INSTRUCTION 1 —
Answer these questions from the Blue Angels formation text below, one line each:
(a) Who built something similar back in the 70's?
(b) Which plane did the writer want to use?
(c) What is one prime goal the writer has in designing a new plane?
INSTRUCTION 2 —
Please write out, word for word, a passage from the Blue Angels formation text below: begin at the words "Picture of Flying"; stop after "simple as possible.".

TEXT PROVIDED —

Introduction: Flying Formation of Blue Angels

Picture of Flying Formation of Blue Angels

This project was on my things to do list for quite awhile.

As I mentally built it in my head, I ran into problems that always prompted me to place it back on the back burner.

Ken Willard built something similar back in the 70’s using the sweep of the wings to allow fiberglass and wooden rods to connect the planes. Being in a Navy town I wanted to use the latest plane the Blue Angels currently used. The F–18 Hornet. This jet did not have the degree of wing sweep that would allow the construction that Mr. Willard used. Finally an epiphany struck me of a construction method that would be simple and perhaps stronger than what had been done before. Before I go further I will tell you that one of the prime goals I have in designing/building a new plane is to keep it as simple as possible.

DATASET EXTRACT —
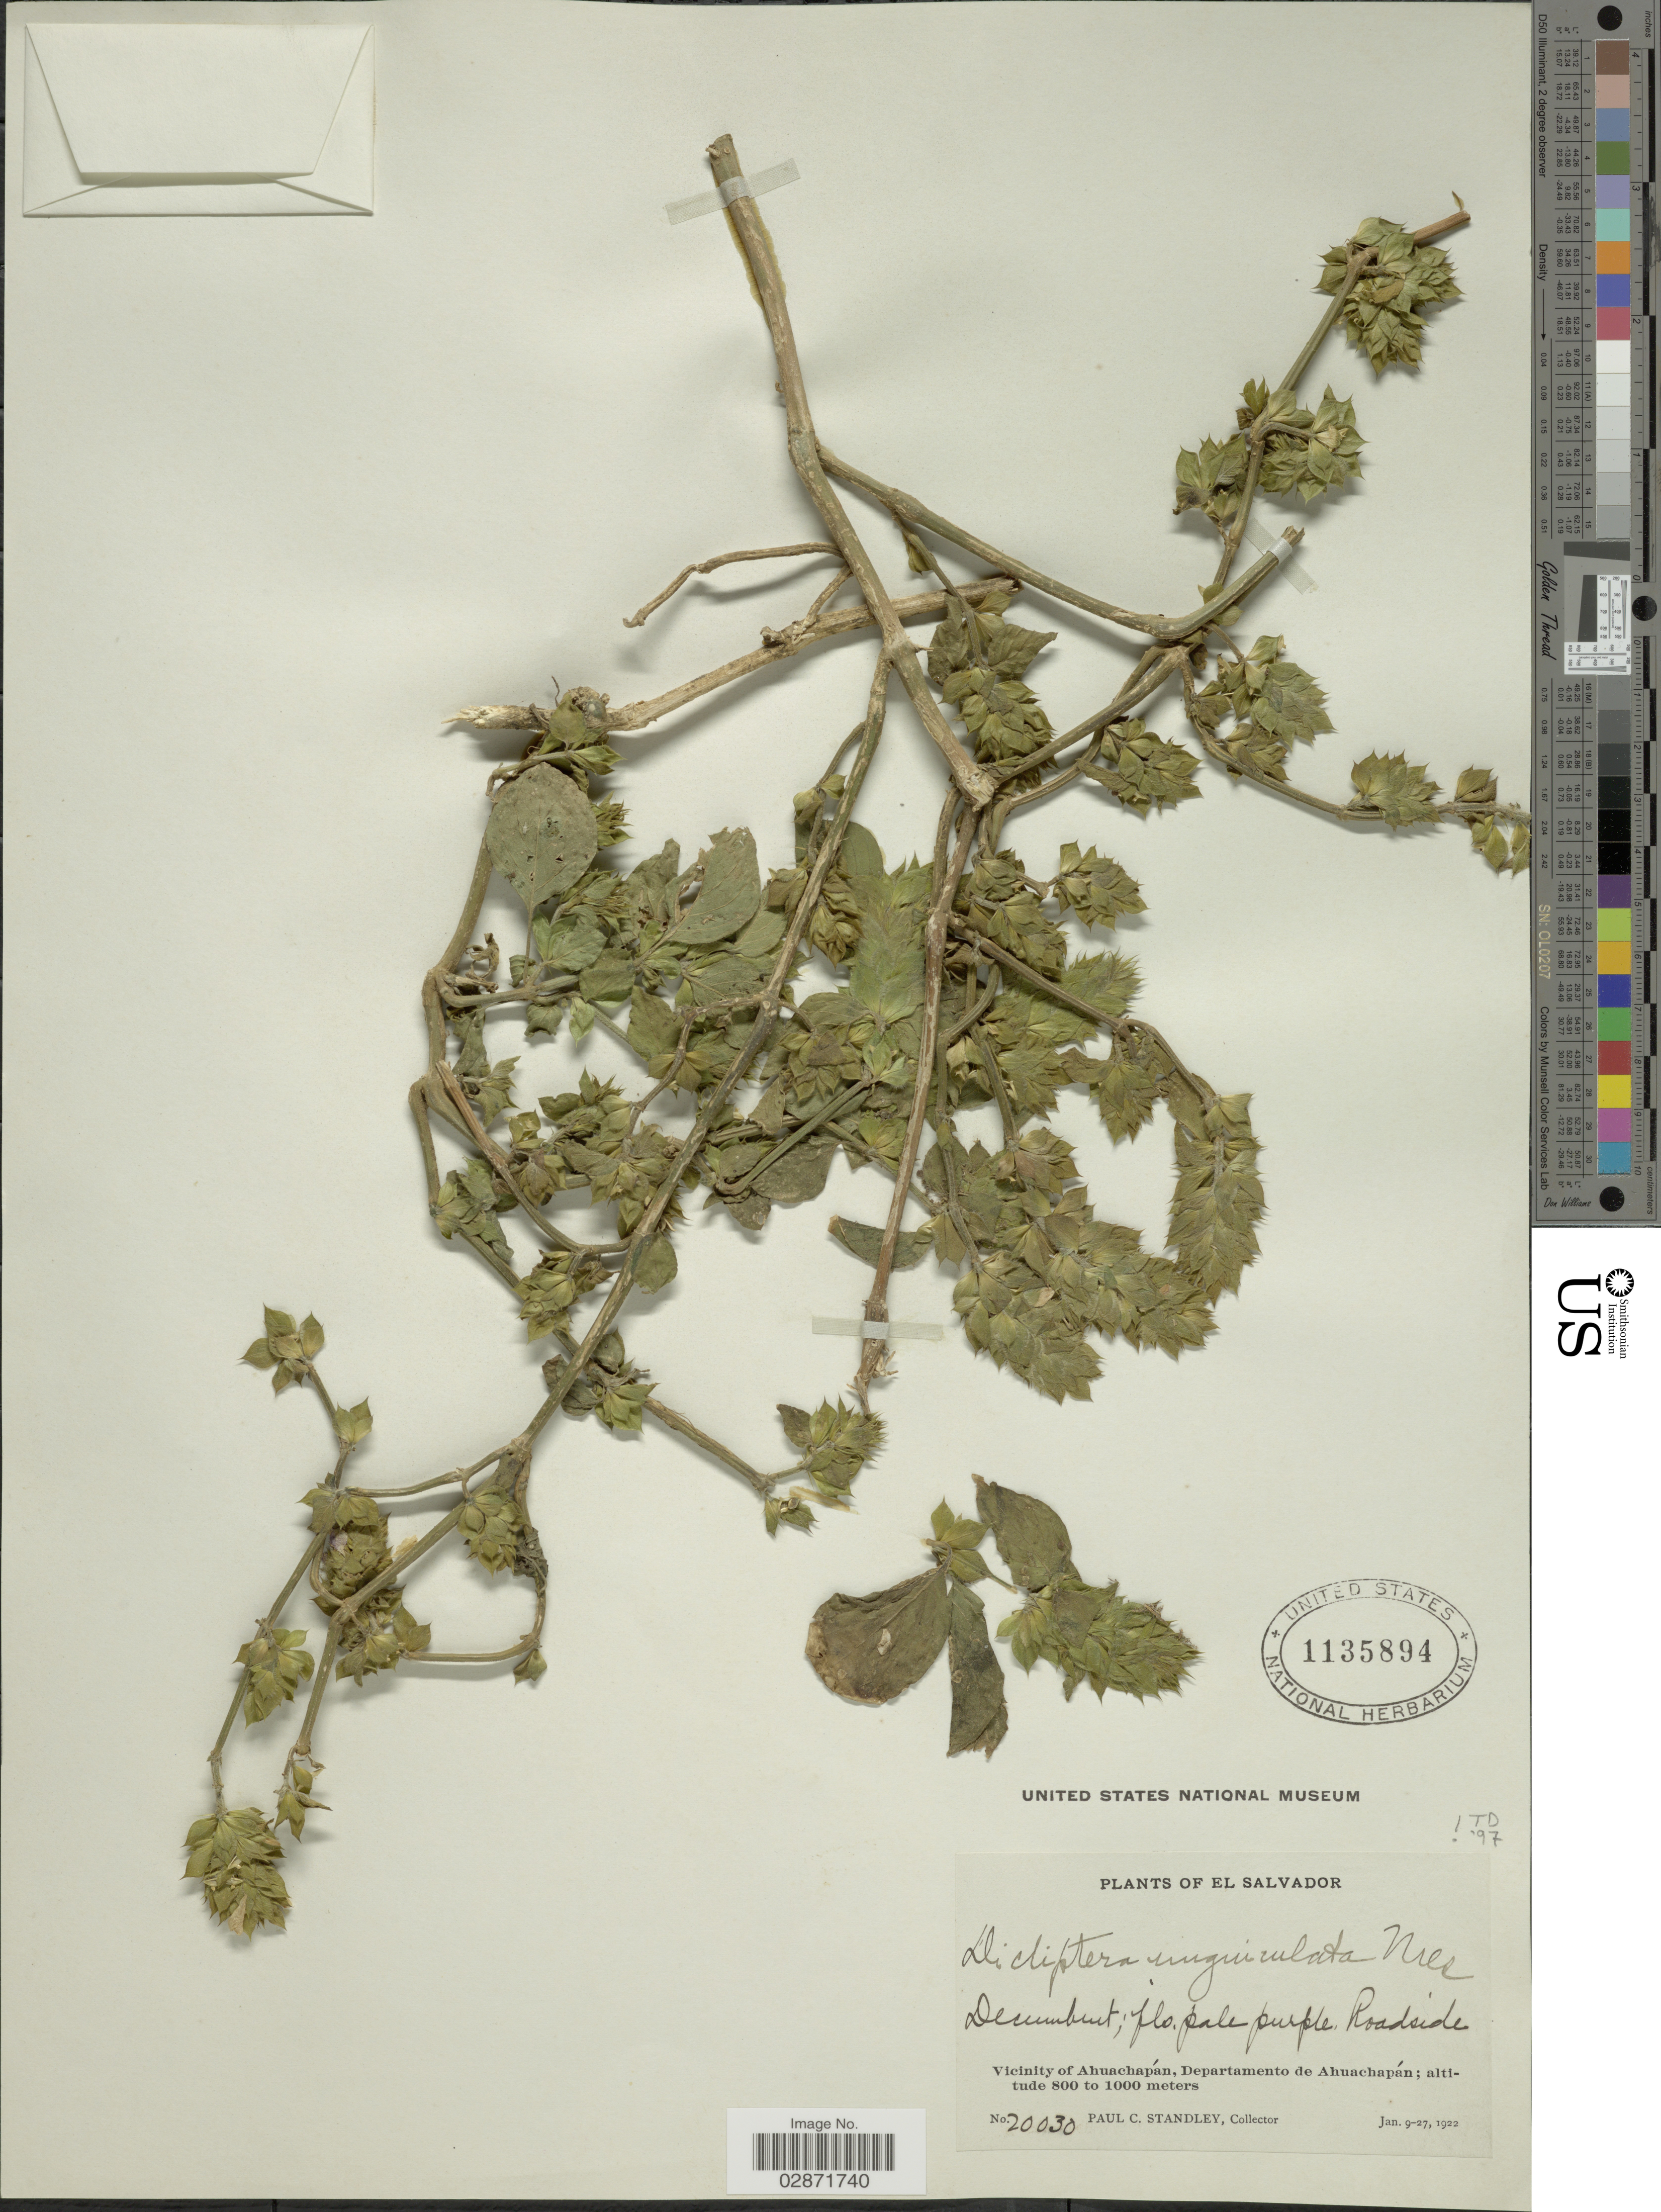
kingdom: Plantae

--

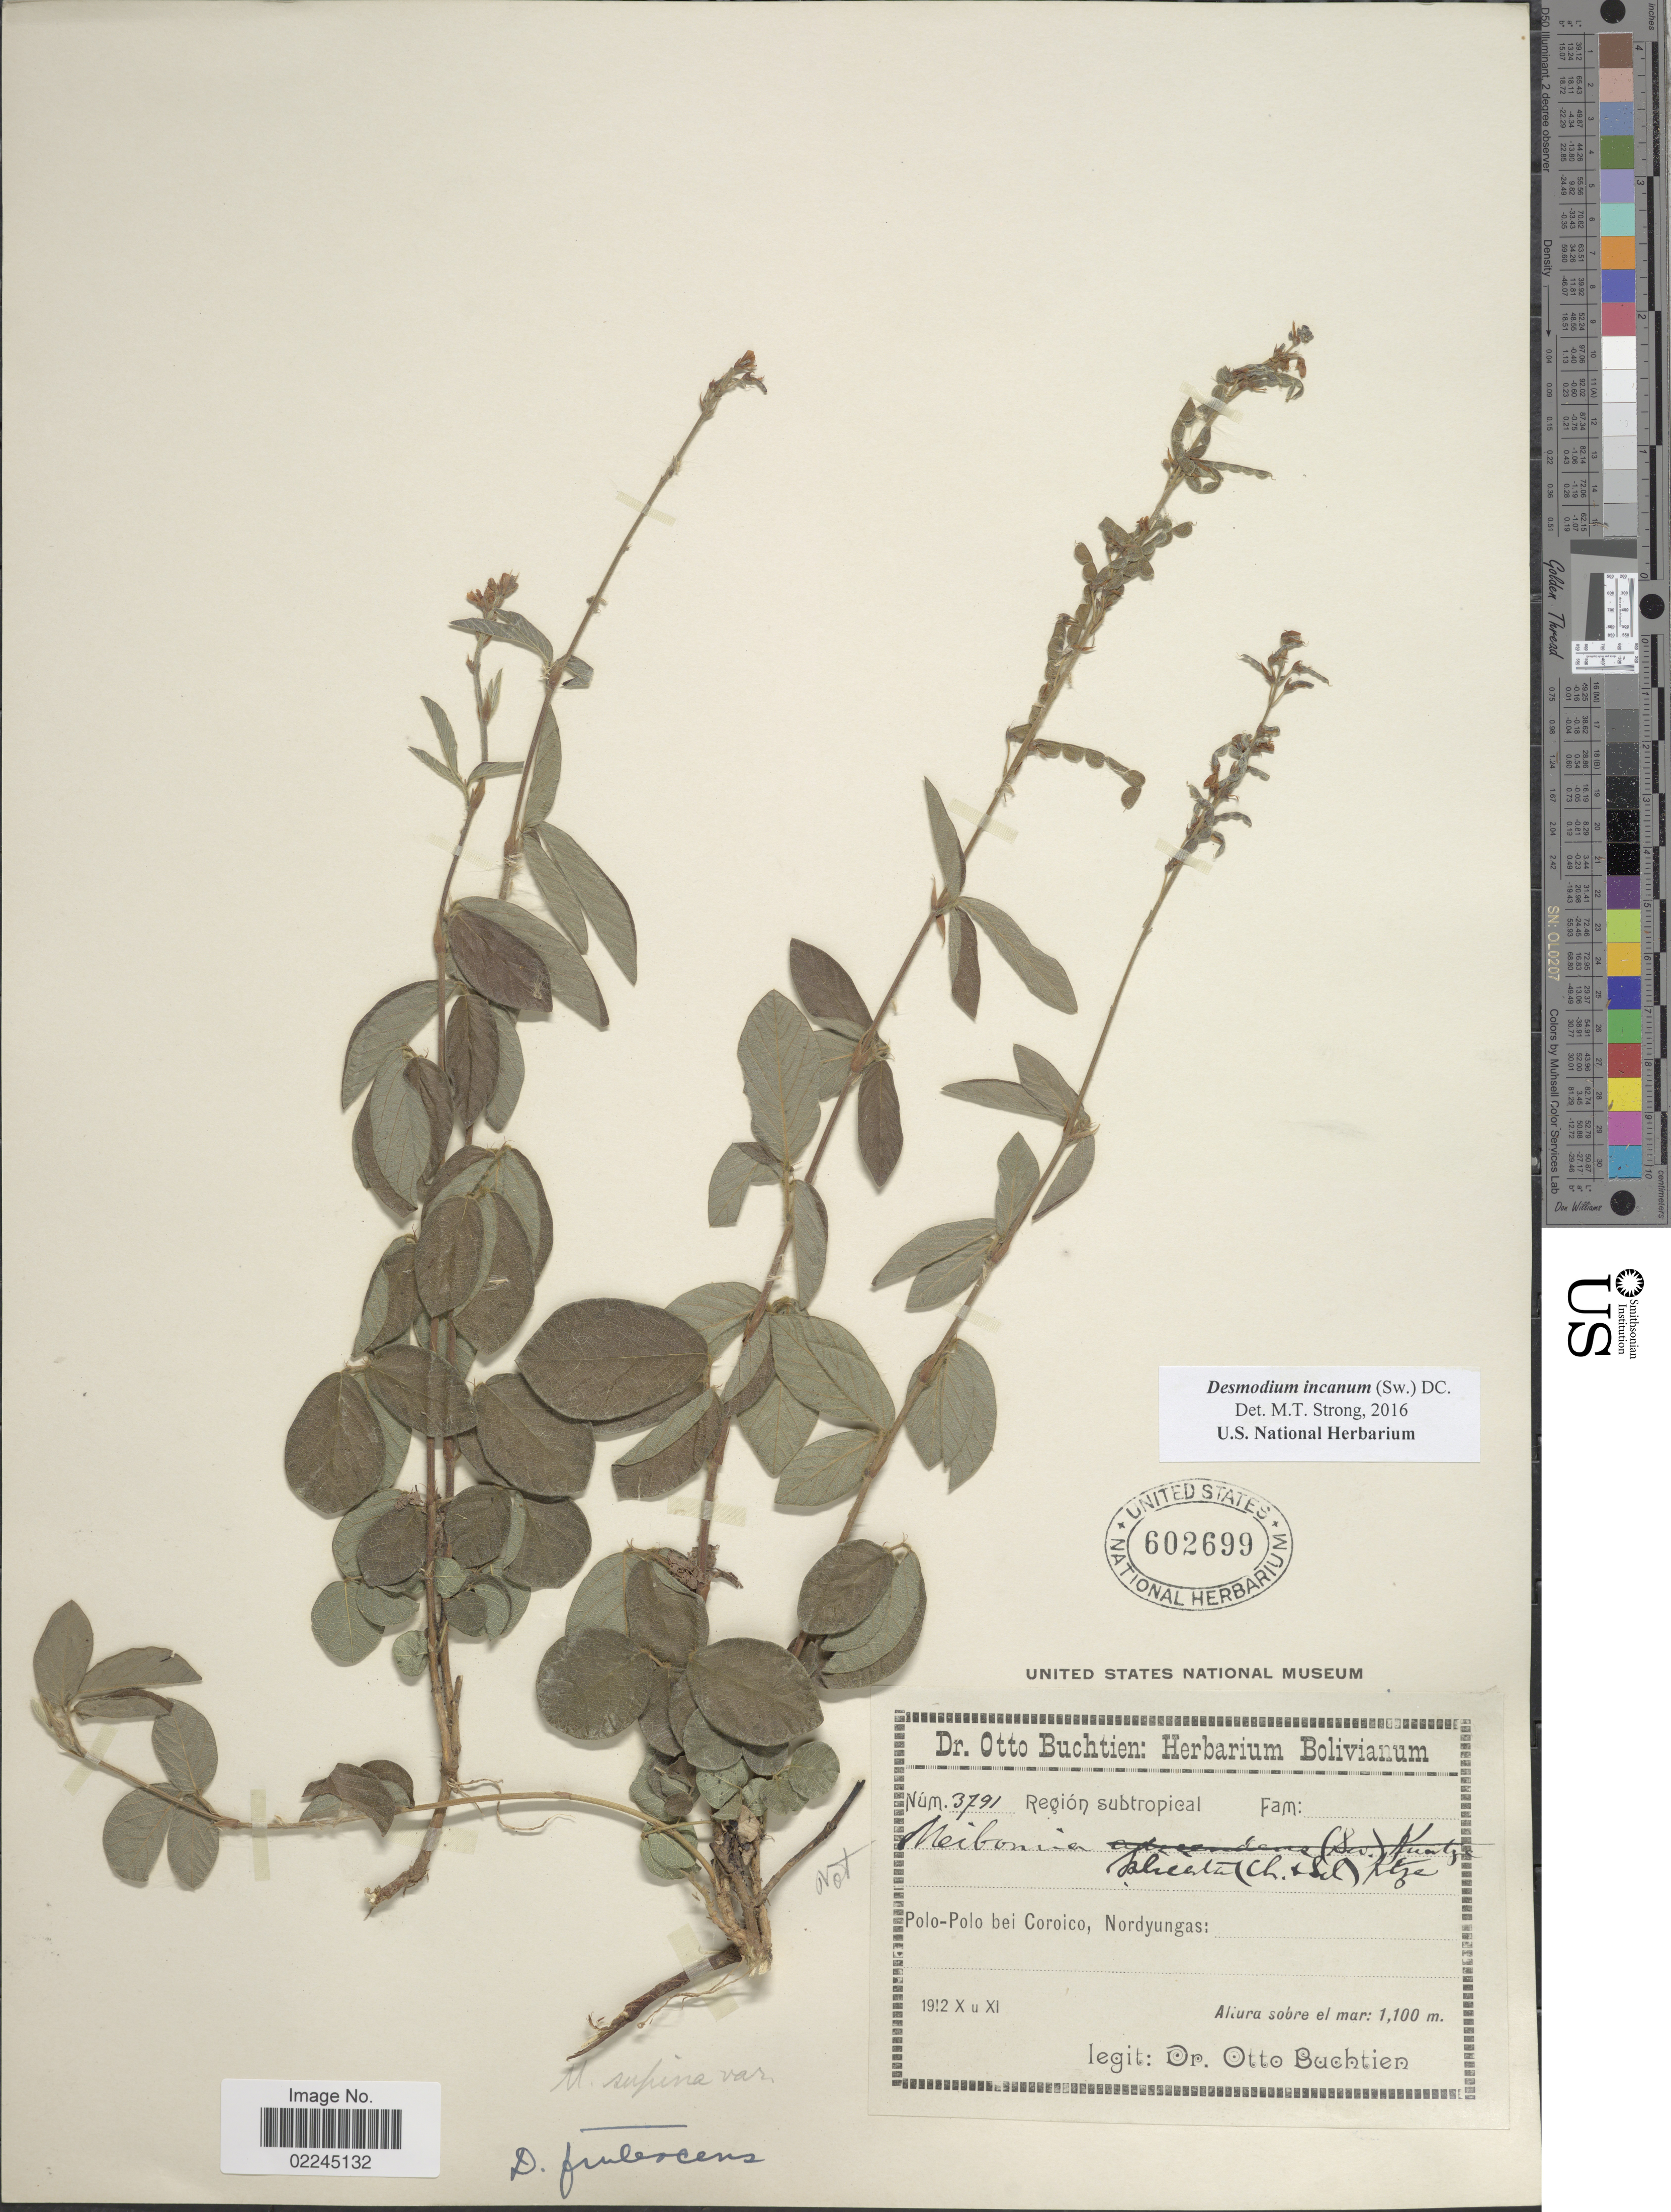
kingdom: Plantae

TASK OUTPUT 1 —
(a) Ken Willard
(b) The F–18 Hornet
(c) To keep it as simple as possible

TASK OUTPUT 2 —
Picture of Flying Formation of Blue Angels

This project was on my things to do list for quite awhile.

As I mentally built it in my head, I ran into problems that always prompted me to place it back on the back burner.

Ken Willard built something similar back in the 70’s using the sweep of the wings to allow fiberglass and wooden rods to connect the planes. Being in a Navy town I wanted to use the latest plane the Blue Angels currently used. The F–18 Hornet. This jet did not have the degree of wing sweep that would allow the construction that Mr. Willard used. Finally an epiphany struck me of a construction method that would be simple and perhaps stronger than what had been done before. Before I go further I will tell you that one of the prime goals I have in designing/building a new plane is to keep it as simple as possible.